(Dataset items)
════════════════════
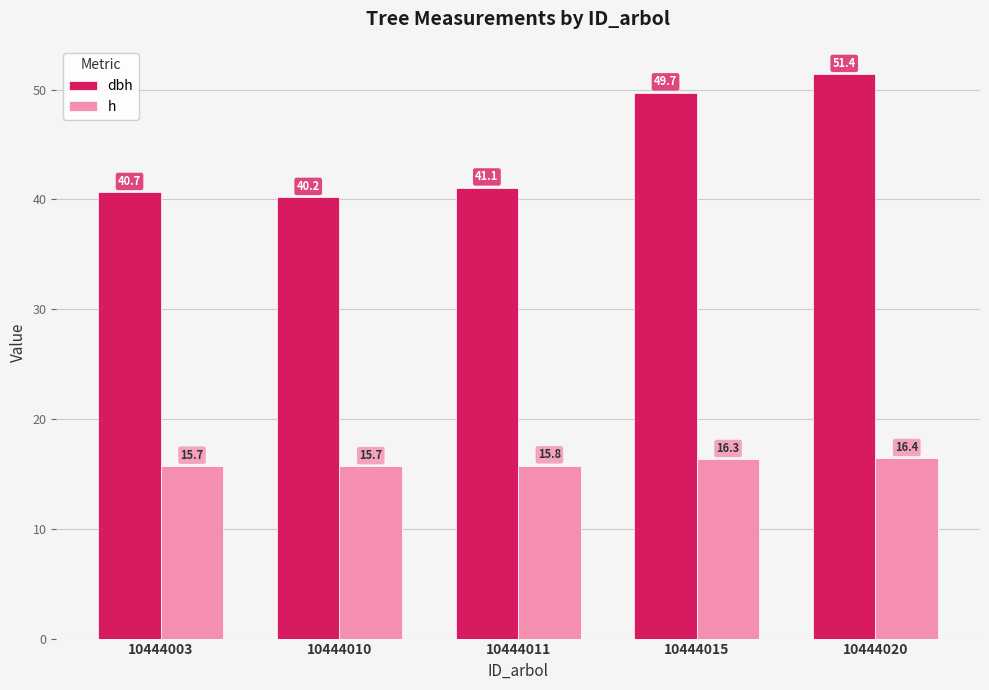

Between 10444003 and 10444010, which series saw the biggest shift?

dbh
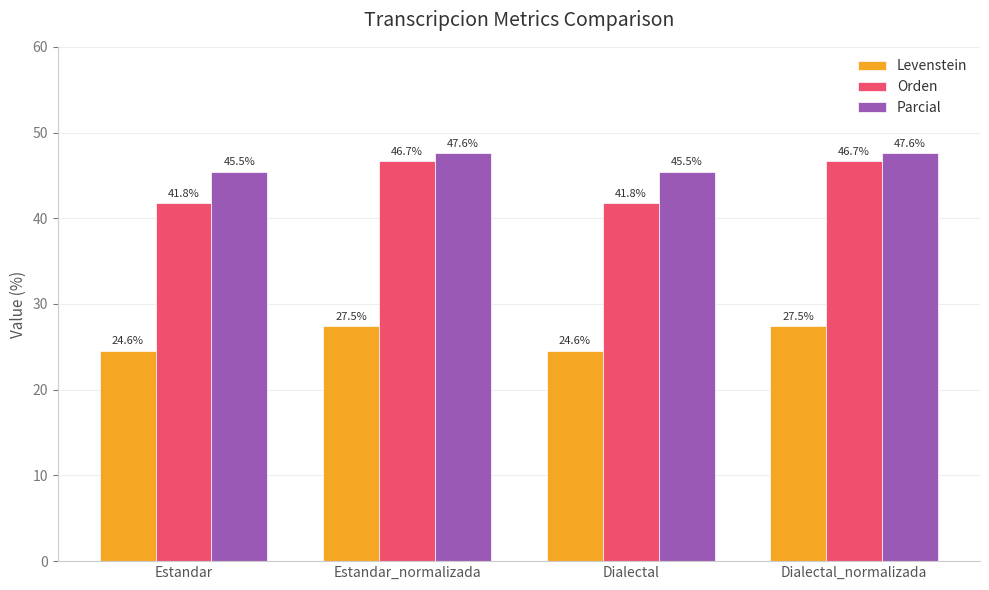

How many data points in Orden are above 46?

2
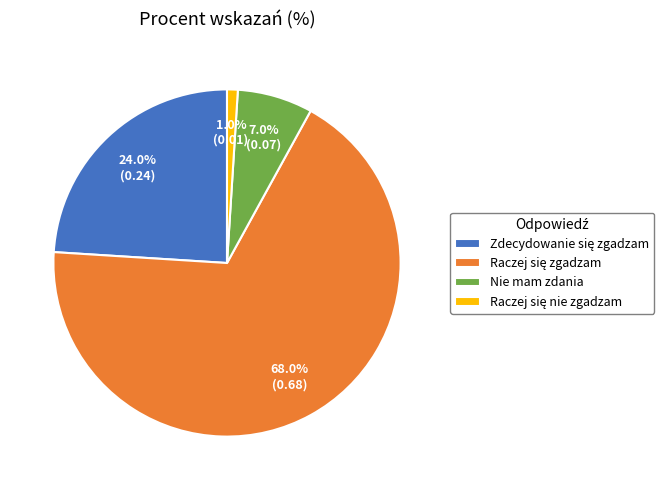

Does any single category account for the majority?

Yes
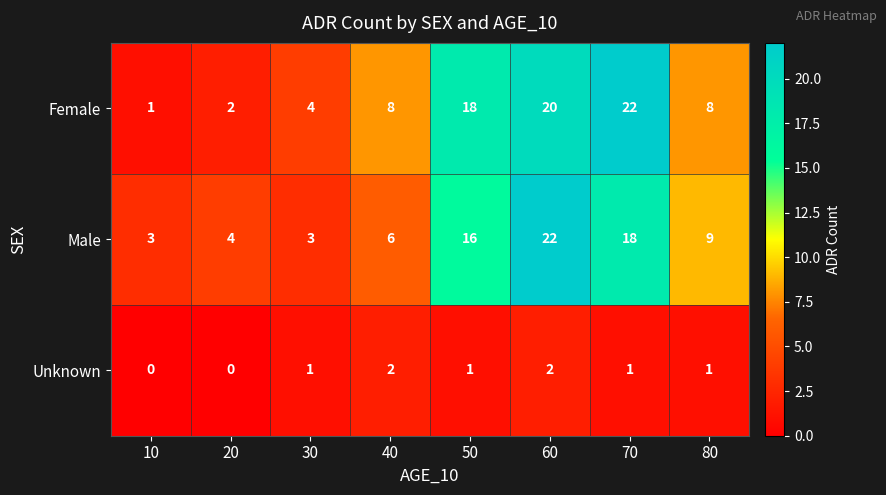

How many series are shown in this chart?

3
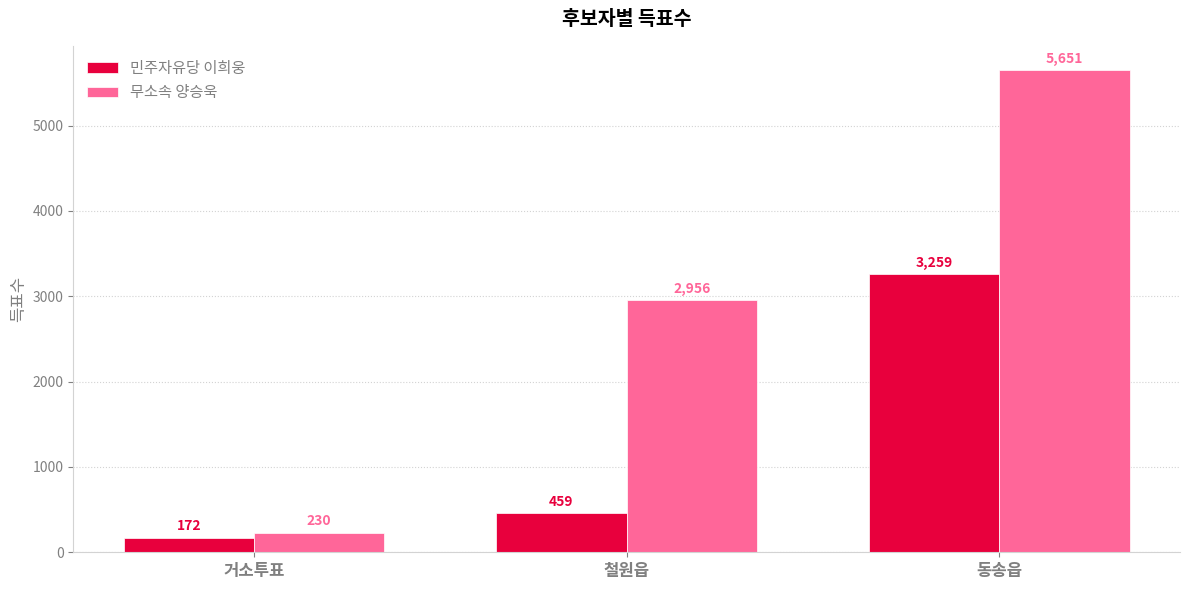

What is the spread (max minus min) of values at 철원읍?

2497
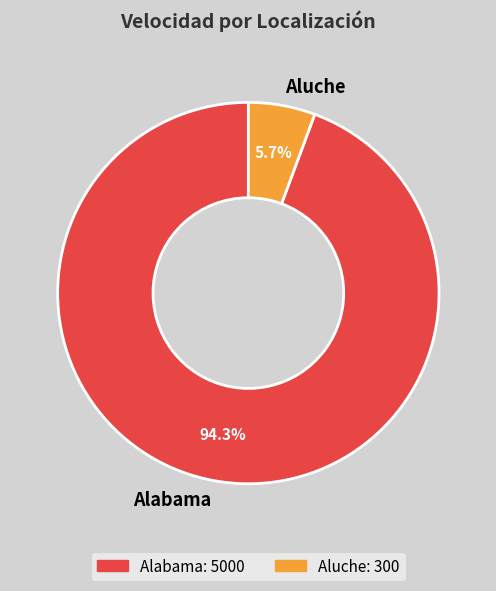

To the nearest percent, what is the difference between the largest and smallest slice percentages?

89%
════════════════════
Action item
Can you rewrite each line of the listing above as a row in a Markdown table with the columns "Row" and "Line", skipping blank lines and leaving the pictures out?

Written response
| Row | Line |
|---|---|
| 1 | Between 10444003 and 10444010, which series saw the biggest shift? |
| 2 | dbh |
| 3 | How many data points in Orden are above 46? |
| 4 | 2 |
| 5 | Does any single category account for the majority? |
| 6 | Yes |
| 7 | How many series are shown in this chart? |
| 8 | 3 |
| 9 | What is the spread (max minus min) of values at 철원읍? |
| 10 | 2497 |
| 11 | To the nearest percent, what is the difference between the largest and smallest slice percentages? |
| 12 | 89% |